Network Analysis of Correlated Mutations in Influenza

Influenza A Virus (IAV) is remarkably adept at surviving in human populations. IAV thrives even among populations with wide spread access to vaccines and anti-viral drugs, and continues to be a major cause of morbidity and mortality. Correlated mutations are an important factor in IAV's evolution and are critical for host adaptation and pathogenicity. Large sets of publicly available sequences of IAV combined with its rapid and complex evolutionary dynamics present interesting opportunities and unique challenges to analyze correlated mutations in influenza proteomes. In this work, we performed a comprehensive analysis of correlated mutations in IAV using a network theory approach where residues in each protein act as nodes in the graph and edges in the graph are created based on inter-residue correlated mutations. Our approach used 'maximal information coefficient' (MIC) to compute correlations between residues and the edges connect nodes if their MIC exceeds a threshold.
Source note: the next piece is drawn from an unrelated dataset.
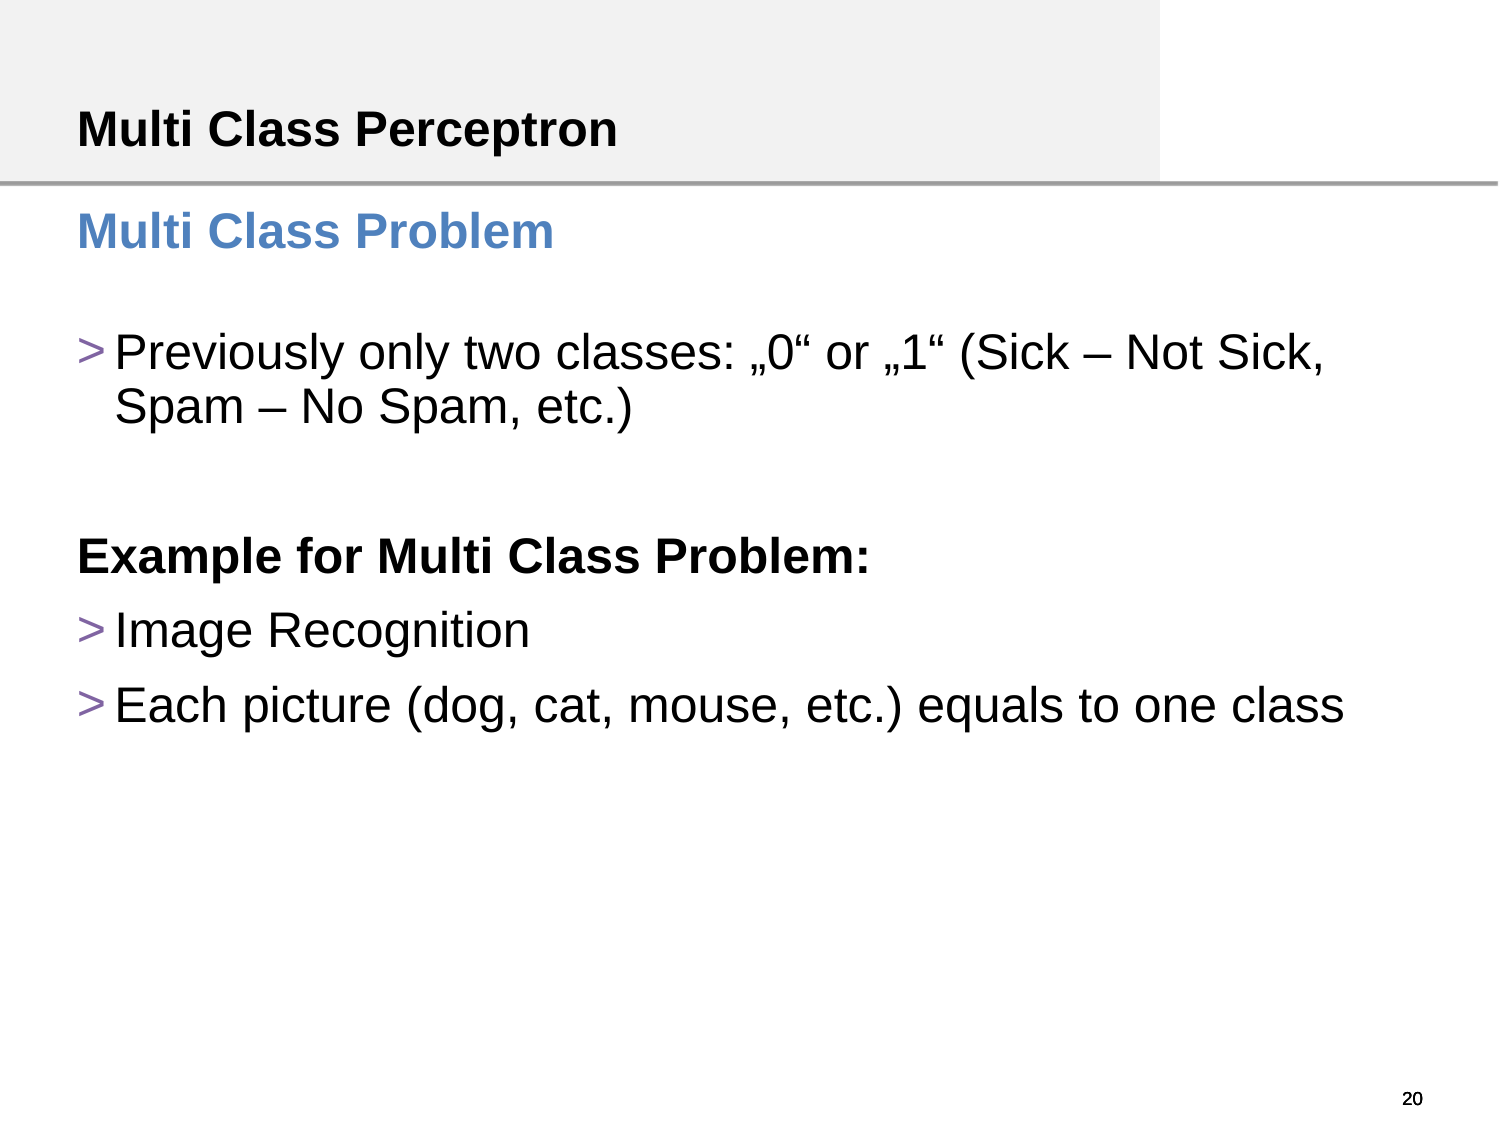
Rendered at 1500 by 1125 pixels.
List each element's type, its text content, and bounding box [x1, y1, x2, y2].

list Multi Class Problem [76, 200, 1424, 259]
list Multi Class Perceptron [76, 39, 1042, 157]
list Previously only two classes: „0“ or „1“ (Sick – Not Sick, Spam – No Spam, etc.) Example for Multi Class Problem: Image Recognition Each picture (dog, cat, mouse, etc.) equals to one class [76, 326, 1424, 1024]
We created a modular and robust pipeline and applied it to multiple datasets of H1N1, H3N2, H5 and H7N9 subtypes. We studied structural dynamics of IAV sub-systems based on topological properties of their networks resulting in several important conclusions. The main finding is that correlated mutation networks in IAV are sub-type and host specific and the differences for various subtypes and hosts are significant. We identified nodes with highest degree along with edges and triplets with strongest weight for each network. To contextualize our results, we performed entropy analysis to gain a global view of sequence variation and computed solvent accessibility profiles to identify statistical differences in correlation profiles between surface and buried residues. To understand the extent of co-variation between the 10 proteins in IAV sequences, we created visualizations of protein correlation graphs where the proteins acts as nodes and the strength of connections between the nodes depends on the number of correlated mutations between residues of connected proteins. A web application and visualization tools to explore the results and search for correlated mutations were developed.